The project is based on young people and helping them to overcome any obstacles or limitations they are forced to deal with, such as educational or social disadvantages.

Originally, the scheme only included an after-school programme which was set up to help students who required extra support at an early age, but now it has extended and is currently running seven programmes.

South Inner City Dublin was chosen as the area for the project because at that time a number of people, that are now associated with Solas, were involved in an outreach programme in the area and recognised the need for more support around the Liberties.  The founders of the project wanted to compliment the good things happening in the area and support the local schools.

Graham Jones, Head Gardener of the Solas Project, was involved in the outreach programme that led to the eventual creation of the Solas project; “We built relationships with people in the area and we were more inclined to help them because we saw the need.”

The Solas Project’s afterschool programme is now in its sixth year and caters for 30 pupils across two locations. The programme runs every Monday to Thursday from 2.30 -6.00 pm and comprises of three main factors; eating a hot meal together as a group, helping pupils with their homework and finally a fun activity such as swimming, baking or arts and crafts.

Positive results from the scheme are evident and a teacher of a student involved in the programme is delighted with the change; “The outcomes are very evident. The children attending the after-school programme are much happier and more secure, and they are much less likely to become frustrated with the educational system when they experience levels of success provided by programmes such as this.”

Jones commented on the change in participants saying “building relationships with them is a natural process and over time you see the relationship between volunteers and participants has a positive impact.”

In addition to the primary school programme Solas Project also provides a secondary school programme called ‘Step Up‘ and a college awareness programme called ‘Y not’; and finally a reading support programme.
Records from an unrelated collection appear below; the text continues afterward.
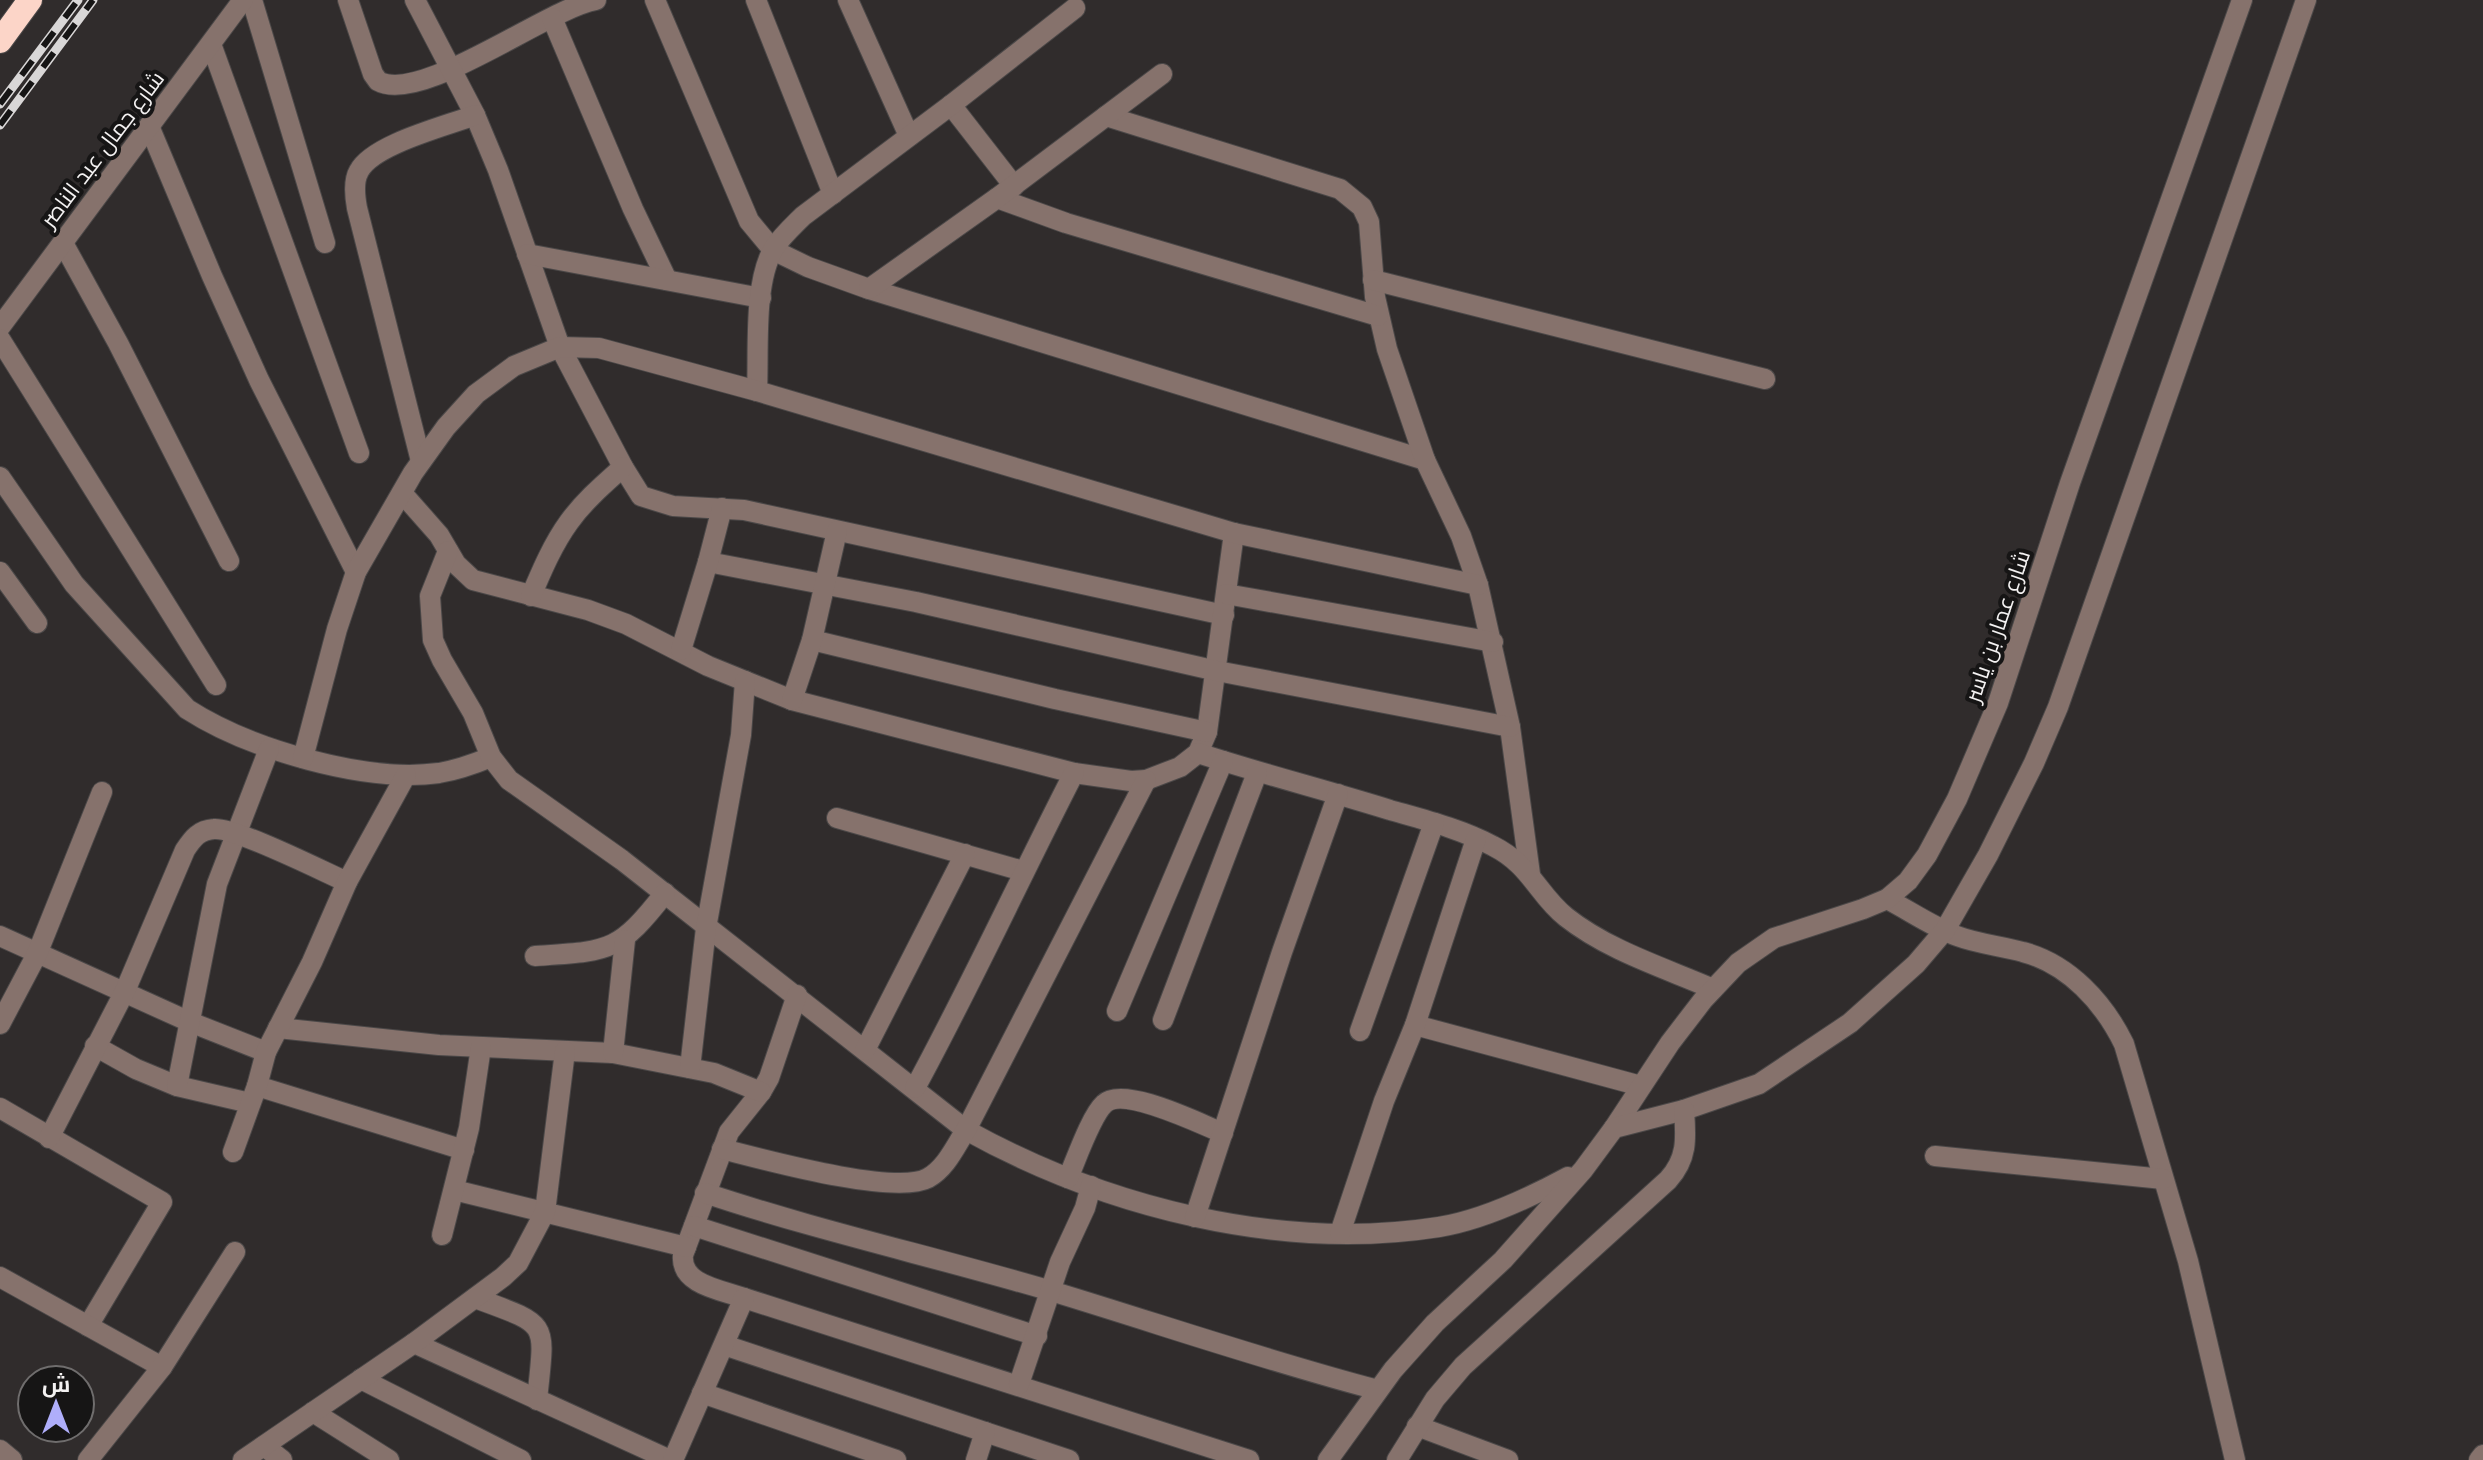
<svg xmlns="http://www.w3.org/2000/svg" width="2483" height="1460" viewBox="0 0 2483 1460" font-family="Quicksand,Cairo,sans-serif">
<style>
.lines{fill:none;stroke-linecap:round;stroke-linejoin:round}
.minor-casing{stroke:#4b4848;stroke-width:22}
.highway-casing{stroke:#4b4848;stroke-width:26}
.minor{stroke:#86726c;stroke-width:20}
.highway{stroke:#fcd5c8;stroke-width:24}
.rail-casing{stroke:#d9d7d7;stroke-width:9}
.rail{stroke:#161515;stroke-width:6;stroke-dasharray:18;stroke-linecap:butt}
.labels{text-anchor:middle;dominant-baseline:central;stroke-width:8;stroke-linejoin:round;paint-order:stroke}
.street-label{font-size:22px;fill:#f4f2f2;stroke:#161515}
</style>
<rect width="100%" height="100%" fill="#302c2c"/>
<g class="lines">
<defs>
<g id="minor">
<polyline points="252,0 325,243"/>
<path d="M 348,0 L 373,74 L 378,81 C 421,105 546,9 596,0"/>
<polyline points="415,0 475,115 498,170 560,347 623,467 641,496 673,506 744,510 1224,615"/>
<polyline points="655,0 749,221 773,250 808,267 869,289 1425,460"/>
<polyline points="756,0 833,194"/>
<polyline points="848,0 909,136"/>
<polyline points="552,18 633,209 667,280"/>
<polyline points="211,44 359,453"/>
<polyline points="951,105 1014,186"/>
<polyline points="1106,116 1340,189 1362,207 1369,222 1375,297 1387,349 1425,460 1461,536 1478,585 1510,727 1530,874"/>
<polyline points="149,126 212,276 259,380 356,572"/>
<polyline points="997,198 1066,223 1378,316"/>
<polyline points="63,243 118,343 229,561"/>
<polyline points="527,254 761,298"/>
<polyline points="1373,280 1765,379"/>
<polyline points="869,289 997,198 1162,74"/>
<polyline points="0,327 243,0"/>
<polyline points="0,339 216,685"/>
<path d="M 757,391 C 759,351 753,283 774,248 C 782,236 793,226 803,216 L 951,105 L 1075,8"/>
<path d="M 421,461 L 357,208 C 355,197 353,181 359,171 C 373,144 447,126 475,115"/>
<path d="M 0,477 L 74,584 L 187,709 C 249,749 365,783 439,773 C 457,770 474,764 491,757"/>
<polyline points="402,493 439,535 456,564 473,580 588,610 626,624 708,666 792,700 1074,773 1131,781 1146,780 1180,767 1198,753 1207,732 1234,533"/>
<path d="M 448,551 L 430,596 L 433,640 L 442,660 L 473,713 L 491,757 L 509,780 L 622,860 L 966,1130 C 1105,1207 1280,1252 1439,1227 C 1483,1220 1529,1198 1568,1177"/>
<polyline points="708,562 916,602 1217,671 1510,727"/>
<polyline points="0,572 37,623"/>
<polyline points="1226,594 1493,642"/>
<path d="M 531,596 C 542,570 553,544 569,522 C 584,501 604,484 623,467"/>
<polyline points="812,640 1055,699 1207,732"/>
<polyline points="681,650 708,562 722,508"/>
<polyline points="792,700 812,640 837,531"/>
<path d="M 1198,753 C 1262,774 1326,790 1390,810 C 1425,820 1461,829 1493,846 C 1531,865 1538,895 1566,917 C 1609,951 1665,968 1713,989"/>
<polyline points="303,758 337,629 356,572 413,473 446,427 476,394 514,366 560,347 599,348 757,391 1234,533 1478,585"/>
<polyline points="837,818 1023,871"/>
<path d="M 1887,899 C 1910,911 1933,927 1957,936 C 1978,944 2002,946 2023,952 C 2069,964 2104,1003 2124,1044 L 2188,1261 L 2235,1460"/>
<polyline points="0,936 190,1022 266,1052"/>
<path d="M 535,956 C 610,951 618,953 665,893"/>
<path d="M 797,995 L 769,1078 L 761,1092 L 729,1132 L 683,1255 C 680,1285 722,1290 744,1298 L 1249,1460"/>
<polyline points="1117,1011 1223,761"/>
<polyline points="1163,1020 1257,773"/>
<polyline points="0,1024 37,954 102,792"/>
<polyline points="1415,1025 1641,1086"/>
<polyline points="278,1028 439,1045 613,1053 714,1073 761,1092"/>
<polyline points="1360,1031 1434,823"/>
<polyline points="95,1046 136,1069 177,1086 250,1103"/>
<polyline points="865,1050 965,854"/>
<polyline points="613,1053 625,940"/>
<polyline points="690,1068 706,928 741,735 745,681"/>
<polyline points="177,1086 217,884 269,749"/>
<polyline points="257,1086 464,1150"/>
<path d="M 915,1088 C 971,985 1020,878 1074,773"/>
<polyline points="0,1108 162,1202 88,1326"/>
<polyline points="1614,1128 1670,1043 1703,1000 1738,963 1774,938 1863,909 1887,899 1908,881 1927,855 1957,799 1998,703 2070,483 2242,0"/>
<path d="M 49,1138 L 125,991 L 185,850 C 193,838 199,830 214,829 C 235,827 322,871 347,882"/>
<path d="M 722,1149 C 762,1159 895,1196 928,1178 C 946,1168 955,1147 966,1130 L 1146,780"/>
<polyline points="233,1152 257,1086 266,1052 312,962 347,882 406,775"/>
<polyline points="1935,1156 2163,1179"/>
<path d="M 1068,1178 C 1076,1160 1091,1116 1104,1104 C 1123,1085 1200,1124 1223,1133"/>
<polyline points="454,1190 686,1247"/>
<path d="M 705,1193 C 819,1231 936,1257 1051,1291 C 1160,1324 1267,1361 1378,1390"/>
<polyline points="1195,1217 1282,952 1338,794"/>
<polyline points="694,1226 1037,1336"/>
<polyline points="1340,1233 1384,1101 1415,1025 1476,839"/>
<polyline points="442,1235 469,1128 481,1047"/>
<polyline points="0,1277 162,1367"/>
<path d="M 475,1298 C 551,1326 545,1320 537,1400"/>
<polyline points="414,1343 670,1460"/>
<polyline points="724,1345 1069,1460"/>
<polyline points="361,1379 521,1460"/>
<polyline points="1019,1384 1060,1262 1085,1208 1091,1186"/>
<polyline points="702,1393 896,1460"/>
<polyline points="313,1412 389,1460"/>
<polyline points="1417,1426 1508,1460"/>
<polyline points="264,1446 282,1460"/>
<polyline points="0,1450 12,1460"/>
<polyline points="88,1460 162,1367 235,1252"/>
<polyline points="243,1460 414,1343 503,1277 518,1263 545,1212 565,1051"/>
<polyline points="673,1460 744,1298"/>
<polyline points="976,1460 985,1432"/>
<polyline points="1328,1460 1393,1370 1435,1323 1503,1260 1583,1170 1614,1128 1684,1110 1759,1084 1850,1023 1916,964 1945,930 1988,855 2034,763 2058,707 2306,0"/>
<path d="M 1397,1460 L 1435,1399 L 1463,1366 L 1668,1180 C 1688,1158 1686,1138 1684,1110"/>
<polyline points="2479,1460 2483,1455"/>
</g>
<polyline id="highway" points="0,41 30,0"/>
</defs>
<use href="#minor" class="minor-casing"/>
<use href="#highway" class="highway-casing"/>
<use href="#minor" class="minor"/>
<use href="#highway" class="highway"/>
<defs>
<g id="rail">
<polyline points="0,104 78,0"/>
<polyline points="0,125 93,0"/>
</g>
</defs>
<use href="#rail" class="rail-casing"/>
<use href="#rail" class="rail"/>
</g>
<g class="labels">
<g class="street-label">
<text transform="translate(102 149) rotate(-53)">شارع جمال عبد الناصر</text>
<text transform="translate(1997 626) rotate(-71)">شارع عمار بن ياسر</text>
</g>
</g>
<g transform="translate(56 1404)"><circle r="38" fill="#161515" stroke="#6f6d6d" stroke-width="2"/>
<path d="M0-6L14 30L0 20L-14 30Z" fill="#afaefa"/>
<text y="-12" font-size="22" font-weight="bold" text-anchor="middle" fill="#f4f2f2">ش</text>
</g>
</svg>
‘Step up’ aims to help students in the transition between primary school and secondary school and it has a third level induction scheme for sixth class students.

In the disadvantaged areas within the Liberties as few as four per cent of school leavers go on to third level education.
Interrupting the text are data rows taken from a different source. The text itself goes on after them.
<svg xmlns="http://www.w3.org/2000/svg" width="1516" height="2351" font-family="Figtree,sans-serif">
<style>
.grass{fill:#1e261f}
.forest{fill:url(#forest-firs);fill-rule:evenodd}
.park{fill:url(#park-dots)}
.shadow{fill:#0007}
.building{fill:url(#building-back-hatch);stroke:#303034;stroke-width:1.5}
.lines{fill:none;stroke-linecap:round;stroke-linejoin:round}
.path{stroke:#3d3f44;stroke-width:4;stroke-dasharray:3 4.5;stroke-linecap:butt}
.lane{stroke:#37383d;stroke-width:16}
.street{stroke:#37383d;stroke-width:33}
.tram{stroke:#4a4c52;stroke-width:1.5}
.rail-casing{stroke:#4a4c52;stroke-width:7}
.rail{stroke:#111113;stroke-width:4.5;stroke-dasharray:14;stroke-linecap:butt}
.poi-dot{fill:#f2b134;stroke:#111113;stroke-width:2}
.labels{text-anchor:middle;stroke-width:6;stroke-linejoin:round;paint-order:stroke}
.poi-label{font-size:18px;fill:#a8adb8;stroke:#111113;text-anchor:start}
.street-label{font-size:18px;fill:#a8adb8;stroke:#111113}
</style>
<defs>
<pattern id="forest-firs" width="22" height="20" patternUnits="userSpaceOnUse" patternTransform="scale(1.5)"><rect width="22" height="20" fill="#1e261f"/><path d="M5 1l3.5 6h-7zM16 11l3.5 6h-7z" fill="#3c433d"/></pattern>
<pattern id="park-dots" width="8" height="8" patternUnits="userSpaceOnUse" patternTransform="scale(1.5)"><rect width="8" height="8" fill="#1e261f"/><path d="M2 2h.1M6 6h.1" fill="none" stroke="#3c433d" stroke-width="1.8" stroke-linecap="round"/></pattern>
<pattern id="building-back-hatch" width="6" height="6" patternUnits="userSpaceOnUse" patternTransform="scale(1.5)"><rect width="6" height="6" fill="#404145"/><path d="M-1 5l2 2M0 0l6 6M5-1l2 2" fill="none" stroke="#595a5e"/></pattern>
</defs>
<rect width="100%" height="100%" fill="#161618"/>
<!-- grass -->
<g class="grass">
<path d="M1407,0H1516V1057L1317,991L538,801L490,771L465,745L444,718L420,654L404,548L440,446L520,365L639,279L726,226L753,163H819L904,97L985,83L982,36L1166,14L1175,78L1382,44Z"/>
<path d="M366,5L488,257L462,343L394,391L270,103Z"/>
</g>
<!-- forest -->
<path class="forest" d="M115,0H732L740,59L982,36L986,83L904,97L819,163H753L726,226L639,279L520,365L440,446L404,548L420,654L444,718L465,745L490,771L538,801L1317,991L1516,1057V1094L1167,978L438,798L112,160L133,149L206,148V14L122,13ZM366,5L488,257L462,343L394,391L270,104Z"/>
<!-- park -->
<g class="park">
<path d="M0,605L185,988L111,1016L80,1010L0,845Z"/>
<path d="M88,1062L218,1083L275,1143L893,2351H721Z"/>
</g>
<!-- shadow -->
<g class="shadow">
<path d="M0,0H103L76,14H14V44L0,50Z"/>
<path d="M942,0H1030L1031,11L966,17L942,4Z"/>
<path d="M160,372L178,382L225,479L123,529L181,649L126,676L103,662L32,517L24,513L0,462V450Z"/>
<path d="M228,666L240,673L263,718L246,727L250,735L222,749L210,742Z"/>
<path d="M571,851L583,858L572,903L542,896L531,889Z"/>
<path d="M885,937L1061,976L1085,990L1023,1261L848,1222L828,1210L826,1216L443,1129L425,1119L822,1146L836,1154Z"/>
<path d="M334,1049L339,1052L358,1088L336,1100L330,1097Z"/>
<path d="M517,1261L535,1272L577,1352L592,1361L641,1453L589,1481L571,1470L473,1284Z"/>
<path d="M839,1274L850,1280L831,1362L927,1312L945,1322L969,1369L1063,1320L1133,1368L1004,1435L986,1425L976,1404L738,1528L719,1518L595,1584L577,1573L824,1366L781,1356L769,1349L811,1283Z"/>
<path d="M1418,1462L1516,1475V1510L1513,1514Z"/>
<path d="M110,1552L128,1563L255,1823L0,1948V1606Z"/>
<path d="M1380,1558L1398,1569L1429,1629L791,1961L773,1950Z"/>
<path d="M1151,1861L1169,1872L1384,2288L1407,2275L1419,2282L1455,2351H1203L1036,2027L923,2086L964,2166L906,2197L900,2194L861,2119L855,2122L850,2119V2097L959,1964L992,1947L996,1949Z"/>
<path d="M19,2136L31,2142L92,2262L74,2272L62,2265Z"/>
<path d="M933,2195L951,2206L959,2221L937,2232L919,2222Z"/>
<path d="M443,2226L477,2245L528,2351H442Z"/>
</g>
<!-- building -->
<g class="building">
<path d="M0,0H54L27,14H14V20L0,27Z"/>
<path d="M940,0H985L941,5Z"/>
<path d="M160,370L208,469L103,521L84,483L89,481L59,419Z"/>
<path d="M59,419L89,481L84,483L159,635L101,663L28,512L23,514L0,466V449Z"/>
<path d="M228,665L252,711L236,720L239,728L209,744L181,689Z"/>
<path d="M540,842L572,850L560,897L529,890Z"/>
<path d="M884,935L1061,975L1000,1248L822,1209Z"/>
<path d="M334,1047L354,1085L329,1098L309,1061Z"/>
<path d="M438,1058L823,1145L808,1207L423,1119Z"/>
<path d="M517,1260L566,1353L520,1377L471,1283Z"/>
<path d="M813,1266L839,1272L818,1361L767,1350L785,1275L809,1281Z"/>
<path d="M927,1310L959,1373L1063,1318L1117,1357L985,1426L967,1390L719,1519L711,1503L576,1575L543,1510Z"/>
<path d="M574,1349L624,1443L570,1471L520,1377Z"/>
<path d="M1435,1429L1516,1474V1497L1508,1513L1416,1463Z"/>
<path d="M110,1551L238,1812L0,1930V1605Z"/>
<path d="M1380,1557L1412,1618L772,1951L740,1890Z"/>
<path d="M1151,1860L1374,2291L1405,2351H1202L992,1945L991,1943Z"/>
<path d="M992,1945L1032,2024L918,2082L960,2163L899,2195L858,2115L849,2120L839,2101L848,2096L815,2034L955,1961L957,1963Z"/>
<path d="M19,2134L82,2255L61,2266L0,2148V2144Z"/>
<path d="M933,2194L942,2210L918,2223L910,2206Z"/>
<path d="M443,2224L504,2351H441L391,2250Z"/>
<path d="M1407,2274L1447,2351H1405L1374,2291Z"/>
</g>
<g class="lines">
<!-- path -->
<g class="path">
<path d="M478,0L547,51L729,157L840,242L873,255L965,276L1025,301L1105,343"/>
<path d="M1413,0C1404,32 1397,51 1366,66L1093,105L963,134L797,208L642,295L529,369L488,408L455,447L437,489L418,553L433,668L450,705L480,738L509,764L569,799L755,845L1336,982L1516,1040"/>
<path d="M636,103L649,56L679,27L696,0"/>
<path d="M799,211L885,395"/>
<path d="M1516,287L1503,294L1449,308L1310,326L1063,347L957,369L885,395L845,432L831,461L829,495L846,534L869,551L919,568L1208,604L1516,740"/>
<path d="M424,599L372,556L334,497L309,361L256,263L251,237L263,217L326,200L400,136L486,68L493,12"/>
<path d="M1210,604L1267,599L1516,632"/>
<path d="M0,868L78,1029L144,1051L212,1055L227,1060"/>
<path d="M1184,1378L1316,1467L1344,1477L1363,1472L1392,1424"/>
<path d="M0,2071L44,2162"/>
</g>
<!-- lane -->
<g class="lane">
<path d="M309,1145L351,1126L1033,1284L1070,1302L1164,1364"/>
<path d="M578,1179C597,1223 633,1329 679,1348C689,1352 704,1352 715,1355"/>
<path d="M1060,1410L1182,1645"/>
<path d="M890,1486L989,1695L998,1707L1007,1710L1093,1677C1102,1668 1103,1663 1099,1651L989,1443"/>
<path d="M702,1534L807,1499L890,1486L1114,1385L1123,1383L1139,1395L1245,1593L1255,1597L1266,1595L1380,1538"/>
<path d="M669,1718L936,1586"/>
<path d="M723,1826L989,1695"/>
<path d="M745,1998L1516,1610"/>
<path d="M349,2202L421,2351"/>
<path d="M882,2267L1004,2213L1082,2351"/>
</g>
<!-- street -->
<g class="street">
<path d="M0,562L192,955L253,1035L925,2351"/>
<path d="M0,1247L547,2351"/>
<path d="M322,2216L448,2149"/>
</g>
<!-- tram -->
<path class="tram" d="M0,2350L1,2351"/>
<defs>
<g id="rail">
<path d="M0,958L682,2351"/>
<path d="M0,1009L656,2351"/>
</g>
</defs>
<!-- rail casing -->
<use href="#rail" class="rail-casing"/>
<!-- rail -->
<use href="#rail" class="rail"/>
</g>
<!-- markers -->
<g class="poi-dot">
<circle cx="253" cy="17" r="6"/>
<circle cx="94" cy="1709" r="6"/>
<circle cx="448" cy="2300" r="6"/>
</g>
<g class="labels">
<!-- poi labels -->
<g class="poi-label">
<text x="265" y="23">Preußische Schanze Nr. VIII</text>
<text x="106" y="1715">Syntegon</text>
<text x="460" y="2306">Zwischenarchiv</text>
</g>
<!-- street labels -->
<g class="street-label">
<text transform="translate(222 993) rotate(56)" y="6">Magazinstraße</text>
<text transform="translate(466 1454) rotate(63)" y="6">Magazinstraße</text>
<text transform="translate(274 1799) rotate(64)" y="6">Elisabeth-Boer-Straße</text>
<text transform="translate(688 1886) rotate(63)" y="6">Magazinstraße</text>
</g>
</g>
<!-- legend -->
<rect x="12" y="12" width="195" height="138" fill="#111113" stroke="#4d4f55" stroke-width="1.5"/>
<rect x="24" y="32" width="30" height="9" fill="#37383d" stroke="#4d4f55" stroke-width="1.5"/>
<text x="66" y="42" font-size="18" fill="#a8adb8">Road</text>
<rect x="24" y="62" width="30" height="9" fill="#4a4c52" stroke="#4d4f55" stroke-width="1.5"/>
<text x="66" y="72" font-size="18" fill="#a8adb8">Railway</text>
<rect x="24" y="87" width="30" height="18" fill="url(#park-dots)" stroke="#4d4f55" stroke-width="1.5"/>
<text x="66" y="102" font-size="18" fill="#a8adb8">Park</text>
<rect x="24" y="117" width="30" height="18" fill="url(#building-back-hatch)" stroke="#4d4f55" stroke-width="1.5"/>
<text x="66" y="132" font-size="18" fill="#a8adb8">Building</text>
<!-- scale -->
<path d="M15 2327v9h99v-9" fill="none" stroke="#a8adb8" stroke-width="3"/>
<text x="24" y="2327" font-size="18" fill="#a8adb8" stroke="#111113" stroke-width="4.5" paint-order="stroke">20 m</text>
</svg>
Solas Project also set up a prison and probation programme in 2011, which services all of Dublin City rather than being confined to just South Inner City Dublin.  Graham Jones worked as a solicitor for many years, which is where his inspiration for the prison probation programme came from; “Coming to the end of my legal career I was involved in a criminal justice programme where I met young men involved in crime and I wanted to help them follow a more productive life.”

This programme started out as a nine week tag rugby training course at St. Patrick’s Institution (a prison for young offenders aged between 17 – 21) for prisoners coming to the end of their sentence.  Involvement is voluntary in this project and the idea is to encourage self-discipline and motivation.

Solas Project relies heavily on volunteers and at any one time can have 60-70 volunteers actively involved, including a few Liberties residents who volunteer.